¡¡MAMÁ, ESTE SUÉTER PICA!!
QUICOPURRIÑOS
Hoy domingo, caminando por la calle a media mañana, me topo con dos vecinas jóvenes, inconfundiblemente filipinas y elegantemente vestidas. Caminaban rápido, luciendo sus peinados, repeinados y largos cabellos lacios de color negro azabache. Sin duda se dirigían al oficio religioso que cada domingo se celebra en un local para el culto de la calle Porlier. Trajes claros, de tela fina, zapatos con plataforma para sumarles unos centímetros a su de por sí baja estatura, charla alegre y cómplice , sonrisa amplia y caras limpias, recién lavadas y adecuadamente maquilladas con carmín rojo en sus morenos labios.

INSTRUCCIÓN ESCRITA A: Indique si cada afirmación concuerda con el pasaje facilitado: (i) el encuentro ocurre un domingo a media mañana; (ii) las vecinas llevaban el cabello rizado; (iii) el local de culto se encuentra en la calle Porlier. Responda sí o no y cite literalmente las palabras del pasaje que lo deciden.
INSTRUCCIÓN ESCRITA B: Según el pasaje facilitado, ¿de qué color era el carmín que llevaban las vecinas en los labios?
INSTRUCCIÓN ESCRITA C: Reproduzca el tramo del pasaje facilitado que va desde "QUICOPURRIÑOS" hasta "sus morenos labios.".
Los registros proceden de una fuente distinta.

REGISTROS:
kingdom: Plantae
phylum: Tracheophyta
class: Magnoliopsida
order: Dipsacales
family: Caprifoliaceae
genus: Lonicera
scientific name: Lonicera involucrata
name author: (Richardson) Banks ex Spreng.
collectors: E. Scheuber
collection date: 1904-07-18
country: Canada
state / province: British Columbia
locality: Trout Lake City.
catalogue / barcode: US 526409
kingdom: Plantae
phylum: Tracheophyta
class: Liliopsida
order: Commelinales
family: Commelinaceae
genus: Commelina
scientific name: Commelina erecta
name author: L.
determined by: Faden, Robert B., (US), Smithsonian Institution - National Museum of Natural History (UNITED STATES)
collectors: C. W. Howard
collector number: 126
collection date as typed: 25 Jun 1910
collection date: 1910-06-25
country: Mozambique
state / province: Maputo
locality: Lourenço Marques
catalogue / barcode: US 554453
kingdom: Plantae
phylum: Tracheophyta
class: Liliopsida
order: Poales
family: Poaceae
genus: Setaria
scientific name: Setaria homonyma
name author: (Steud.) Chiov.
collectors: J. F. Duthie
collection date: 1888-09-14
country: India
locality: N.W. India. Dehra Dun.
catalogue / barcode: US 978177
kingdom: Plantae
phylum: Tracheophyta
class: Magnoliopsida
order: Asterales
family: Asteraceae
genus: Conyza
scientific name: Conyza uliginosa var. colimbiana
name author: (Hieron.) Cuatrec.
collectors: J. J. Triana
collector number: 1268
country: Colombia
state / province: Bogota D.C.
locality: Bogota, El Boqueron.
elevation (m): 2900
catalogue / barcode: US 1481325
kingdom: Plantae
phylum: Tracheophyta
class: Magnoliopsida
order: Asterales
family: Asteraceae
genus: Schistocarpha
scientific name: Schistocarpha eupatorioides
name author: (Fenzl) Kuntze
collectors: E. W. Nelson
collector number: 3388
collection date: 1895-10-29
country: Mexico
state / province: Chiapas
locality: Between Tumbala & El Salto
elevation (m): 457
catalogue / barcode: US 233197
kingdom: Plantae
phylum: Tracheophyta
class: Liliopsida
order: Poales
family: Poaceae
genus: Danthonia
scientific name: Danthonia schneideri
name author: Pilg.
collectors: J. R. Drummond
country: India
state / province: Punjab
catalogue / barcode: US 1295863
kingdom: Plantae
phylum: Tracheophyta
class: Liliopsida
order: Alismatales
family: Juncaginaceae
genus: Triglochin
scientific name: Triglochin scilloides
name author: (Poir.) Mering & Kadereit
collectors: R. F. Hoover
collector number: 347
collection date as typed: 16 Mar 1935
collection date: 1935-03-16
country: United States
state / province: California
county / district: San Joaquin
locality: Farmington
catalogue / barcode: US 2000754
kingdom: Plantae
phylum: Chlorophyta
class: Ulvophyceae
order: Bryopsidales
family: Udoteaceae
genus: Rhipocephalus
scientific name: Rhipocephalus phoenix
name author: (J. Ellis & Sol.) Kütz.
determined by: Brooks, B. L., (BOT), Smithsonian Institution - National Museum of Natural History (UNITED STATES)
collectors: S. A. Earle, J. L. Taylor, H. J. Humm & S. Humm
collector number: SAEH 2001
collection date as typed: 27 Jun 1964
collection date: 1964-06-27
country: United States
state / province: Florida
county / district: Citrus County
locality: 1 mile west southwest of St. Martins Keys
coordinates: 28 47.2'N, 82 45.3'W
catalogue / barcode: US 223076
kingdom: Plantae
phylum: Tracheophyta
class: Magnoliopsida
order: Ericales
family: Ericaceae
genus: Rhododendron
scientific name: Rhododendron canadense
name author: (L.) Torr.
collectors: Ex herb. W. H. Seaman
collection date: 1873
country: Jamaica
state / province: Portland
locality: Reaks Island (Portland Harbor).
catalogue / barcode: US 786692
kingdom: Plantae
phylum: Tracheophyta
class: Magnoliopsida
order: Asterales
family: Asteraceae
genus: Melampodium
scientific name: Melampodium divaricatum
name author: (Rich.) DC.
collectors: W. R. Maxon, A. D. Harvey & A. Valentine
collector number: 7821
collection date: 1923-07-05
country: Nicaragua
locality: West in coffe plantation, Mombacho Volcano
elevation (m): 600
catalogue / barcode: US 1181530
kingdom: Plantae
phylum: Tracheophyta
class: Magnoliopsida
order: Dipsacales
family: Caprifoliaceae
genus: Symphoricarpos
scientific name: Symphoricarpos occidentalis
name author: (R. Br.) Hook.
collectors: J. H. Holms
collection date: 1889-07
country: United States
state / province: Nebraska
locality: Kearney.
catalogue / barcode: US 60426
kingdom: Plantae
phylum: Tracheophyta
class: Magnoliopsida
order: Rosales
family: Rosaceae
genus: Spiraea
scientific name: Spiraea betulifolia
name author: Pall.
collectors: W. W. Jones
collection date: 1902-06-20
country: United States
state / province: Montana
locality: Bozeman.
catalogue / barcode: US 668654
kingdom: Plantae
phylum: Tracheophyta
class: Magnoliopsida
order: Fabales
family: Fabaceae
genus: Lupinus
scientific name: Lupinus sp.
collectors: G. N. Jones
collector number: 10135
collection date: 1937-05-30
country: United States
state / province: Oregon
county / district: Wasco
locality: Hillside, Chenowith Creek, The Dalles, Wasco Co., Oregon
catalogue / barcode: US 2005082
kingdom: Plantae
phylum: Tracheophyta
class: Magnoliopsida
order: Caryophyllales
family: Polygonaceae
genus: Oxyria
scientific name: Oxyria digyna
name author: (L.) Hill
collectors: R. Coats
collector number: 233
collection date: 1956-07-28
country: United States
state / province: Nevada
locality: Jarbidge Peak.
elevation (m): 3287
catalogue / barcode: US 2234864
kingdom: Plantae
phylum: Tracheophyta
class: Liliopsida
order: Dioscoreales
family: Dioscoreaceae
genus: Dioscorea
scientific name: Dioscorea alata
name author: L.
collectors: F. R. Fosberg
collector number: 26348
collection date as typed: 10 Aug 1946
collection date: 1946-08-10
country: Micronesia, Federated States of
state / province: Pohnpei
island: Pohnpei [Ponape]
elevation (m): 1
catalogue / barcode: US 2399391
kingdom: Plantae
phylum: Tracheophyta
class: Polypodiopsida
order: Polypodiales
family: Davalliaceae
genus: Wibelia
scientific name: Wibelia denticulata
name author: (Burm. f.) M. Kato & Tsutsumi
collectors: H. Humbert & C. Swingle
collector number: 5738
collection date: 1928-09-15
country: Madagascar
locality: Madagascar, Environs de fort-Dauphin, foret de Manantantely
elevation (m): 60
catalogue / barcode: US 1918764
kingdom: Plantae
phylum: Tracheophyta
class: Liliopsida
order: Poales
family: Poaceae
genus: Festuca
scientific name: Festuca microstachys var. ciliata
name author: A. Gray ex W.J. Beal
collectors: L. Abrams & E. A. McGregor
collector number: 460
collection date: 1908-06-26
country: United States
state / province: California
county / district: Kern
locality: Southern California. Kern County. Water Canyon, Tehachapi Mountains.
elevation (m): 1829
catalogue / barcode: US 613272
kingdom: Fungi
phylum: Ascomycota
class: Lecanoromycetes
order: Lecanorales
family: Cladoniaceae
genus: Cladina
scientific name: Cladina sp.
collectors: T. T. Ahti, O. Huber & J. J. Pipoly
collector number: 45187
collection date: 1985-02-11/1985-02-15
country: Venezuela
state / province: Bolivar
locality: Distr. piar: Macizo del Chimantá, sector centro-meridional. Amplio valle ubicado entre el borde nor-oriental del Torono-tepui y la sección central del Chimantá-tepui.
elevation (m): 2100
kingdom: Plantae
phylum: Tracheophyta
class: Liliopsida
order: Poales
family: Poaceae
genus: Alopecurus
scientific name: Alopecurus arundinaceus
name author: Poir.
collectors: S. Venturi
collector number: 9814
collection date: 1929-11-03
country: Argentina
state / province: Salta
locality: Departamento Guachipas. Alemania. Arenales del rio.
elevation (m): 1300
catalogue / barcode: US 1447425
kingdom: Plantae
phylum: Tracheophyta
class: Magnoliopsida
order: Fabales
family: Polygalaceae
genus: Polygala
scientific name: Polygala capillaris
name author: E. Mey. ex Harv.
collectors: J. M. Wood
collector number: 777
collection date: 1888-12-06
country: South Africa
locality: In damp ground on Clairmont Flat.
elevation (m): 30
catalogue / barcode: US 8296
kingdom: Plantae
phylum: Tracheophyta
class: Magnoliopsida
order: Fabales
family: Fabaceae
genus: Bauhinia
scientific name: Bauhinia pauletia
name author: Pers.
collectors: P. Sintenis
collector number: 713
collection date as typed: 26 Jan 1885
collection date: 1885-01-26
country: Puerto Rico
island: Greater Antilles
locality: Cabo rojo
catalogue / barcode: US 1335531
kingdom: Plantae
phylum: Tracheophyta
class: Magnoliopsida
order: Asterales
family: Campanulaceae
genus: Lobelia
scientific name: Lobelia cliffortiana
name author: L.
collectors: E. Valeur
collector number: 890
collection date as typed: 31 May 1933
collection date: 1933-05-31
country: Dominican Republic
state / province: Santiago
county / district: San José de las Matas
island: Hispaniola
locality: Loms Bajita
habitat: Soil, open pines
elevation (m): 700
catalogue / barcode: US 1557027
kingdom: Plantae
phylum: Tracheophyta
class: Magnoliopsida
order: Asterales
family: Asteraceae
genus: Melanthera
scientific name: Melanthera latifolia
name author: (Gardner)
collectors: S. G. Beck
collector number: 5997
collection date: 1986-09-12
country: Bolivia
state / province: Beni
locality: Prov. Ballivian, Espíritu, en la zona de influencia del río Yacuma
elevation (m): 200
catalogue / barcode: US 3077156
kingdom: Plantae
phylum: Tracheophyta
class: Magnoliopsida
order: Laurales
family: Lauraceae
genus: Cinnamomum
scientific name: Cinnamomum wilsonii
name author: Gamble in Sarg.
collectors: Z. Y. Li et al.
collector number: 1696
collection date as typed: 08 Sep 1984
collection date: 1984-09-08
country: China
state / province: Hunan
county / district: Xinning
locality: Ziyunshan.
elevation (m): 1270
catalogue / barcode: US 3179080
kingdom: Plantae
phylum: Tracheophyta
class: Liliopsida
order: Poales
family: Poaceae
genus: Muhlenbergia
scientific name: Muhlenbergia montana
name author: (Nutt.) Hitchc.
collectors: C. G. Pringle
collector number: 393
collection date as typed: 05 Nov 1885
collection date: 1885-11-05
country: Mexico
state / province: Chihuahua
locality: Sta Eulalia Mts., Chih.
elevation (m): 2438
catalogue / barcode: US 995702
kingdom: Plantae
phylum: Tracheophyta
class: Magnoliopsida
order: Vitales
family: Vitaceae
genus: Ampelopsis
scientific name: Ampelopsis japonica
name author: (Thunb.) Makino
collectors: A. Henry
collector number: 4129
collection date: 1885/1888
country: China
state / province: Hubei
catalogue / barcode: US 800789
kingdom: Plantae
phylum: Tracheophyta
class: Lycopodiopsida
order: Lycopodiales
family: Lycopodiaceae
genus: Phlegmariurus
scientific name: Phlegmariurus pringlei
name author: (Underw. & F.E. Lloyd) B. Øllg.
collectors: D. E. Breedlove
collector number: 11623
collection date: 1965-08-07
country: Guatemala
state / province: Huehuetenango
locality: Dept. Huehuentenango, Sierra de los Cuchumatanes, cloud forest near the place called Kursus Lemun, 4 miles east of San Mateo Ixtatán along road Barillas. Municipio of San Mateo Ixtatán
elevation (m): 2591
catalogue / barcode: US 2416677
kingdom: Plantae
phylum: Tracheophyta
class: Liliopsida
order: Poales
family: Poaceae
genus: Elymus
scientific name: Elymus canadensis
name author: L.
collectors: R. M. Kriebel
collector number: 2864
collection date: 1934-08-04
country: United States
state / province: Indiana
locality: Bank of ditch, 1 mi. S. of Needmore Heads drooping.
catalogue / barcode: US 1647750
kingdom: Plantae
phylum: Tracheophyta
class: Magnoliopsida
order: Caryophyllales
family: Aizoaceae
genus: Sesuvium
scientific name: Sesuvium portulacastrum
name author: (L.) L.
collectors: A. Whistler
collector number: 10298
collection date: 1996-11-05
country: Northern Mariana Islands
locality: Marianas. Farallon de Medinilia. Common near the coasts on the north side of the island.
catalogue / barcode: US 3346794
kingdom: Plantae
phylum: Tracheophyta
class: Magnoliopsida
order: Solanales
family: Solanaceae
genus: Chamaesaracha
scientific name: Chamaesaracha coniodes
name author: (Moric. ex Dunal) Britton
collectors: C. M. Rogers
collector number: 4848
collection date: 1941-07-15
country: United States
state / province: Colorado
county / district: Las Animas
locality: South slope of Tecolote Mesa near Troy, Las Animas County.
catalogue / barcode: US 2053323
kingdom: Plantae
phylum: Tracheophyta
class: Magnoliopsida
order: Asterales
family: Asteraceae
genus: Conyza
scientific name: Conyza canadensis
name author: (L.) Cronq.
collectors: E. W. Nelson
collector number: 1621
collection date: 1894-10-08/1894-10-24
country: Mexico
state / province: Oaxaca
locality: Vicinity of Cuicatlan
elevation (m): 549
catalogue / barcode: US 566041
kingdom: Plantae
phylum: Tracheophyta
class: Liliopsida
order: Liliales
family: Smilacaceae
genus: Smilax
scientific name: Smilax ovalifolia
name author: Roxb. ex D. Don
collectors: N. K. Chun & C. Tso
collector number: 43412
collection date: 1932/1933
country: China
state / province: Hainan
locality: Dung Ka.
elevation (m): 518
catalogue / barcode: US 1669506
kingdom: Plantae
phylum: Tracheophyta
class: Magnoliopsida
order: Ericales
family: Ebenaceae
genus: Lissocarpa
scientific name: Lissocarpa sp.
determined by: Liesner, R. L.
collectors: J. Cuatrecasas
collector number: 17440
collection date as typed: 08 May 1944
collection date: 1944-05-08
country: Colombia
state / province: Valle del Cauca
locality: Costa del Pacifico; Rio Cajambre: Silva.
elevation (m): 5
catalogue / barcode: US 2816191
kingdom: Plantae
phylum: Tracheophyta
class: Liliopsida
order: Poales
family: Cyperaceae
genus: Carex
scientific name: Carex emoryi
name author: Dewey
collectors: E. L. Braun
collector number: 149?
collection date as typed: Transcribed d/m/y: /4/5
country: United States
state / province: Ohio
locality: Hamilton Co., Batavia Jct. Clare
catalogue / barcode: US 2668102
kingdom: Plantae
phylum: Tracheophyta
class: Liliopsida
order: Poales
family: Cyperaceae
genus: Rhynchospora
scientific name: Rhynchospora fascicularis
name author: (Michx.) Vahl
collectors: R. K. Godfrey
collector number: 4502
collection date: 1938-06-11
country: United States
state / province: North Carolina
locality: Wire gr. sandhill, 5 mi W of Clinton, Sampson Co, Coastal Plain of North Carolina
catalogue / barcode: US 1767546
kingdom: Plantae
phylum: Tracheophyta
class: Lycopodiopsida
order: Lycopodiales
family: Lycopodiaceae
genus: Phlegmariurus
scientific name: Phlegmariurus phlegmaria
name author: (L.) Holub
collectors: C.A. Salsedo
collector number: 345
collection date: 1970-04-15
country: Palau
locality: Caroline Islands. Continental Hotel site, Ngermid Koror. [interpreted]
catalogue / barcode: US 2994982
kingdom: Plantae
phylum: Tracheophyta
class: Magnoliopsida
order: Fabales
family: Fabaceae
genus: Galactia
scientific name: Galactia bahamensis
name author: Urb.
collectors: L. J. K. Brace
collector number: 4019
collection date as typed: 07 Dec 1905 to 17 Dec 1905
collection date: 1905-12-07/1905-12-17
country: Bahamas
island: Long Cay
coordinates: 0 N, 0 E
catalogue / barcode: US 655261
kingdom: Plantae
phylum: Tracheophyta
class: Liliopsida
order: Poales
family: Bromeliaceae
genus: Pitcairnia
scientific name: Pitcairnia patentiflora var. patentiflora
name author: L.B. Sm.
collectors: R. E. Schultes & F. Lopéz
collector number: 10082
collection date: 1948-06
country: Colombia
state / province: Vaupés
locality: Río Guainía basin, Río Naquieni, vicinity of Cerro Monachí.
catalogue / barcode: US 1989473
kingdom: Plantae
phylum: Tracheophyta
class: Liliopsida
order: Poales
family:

RESPUESTA ESPERADA A:
(i) Sí: "Hoy domingo, caminando por la calle a media mañana".
(ii) No: "largos cabellos lacios de color negro azabache".
(iii) Sí: "en un local para el culto de la calle Porlier".

RESPUESTA ESPERADA B: Rojo.

RESPUESTA ESPERADA C:
QUICOPURRIÑOS
Hoy domingo, caminando por la calle a media mañana, me topo con dos vecinas jóvenes, inconfundiblemente filipinas y elegantemente vestidas. Caminaban rápido, luciendo sus peinados, repeinados y largos cabellos lacios de color negro azabache. Sin duda se dirigían al oficio religioso que cada domingo se celebra en un local para el culto de la calle Porlier. Trajes claros, de tela fina, zapatos con plataforma para sumarles unos centímetros a su de por sí baja estatura, charla alegre y cómplice , sonrisa amplia y caras limpias, recién lavadas y adecuadamente maquilladas con carmín rojo en sus morenos labios.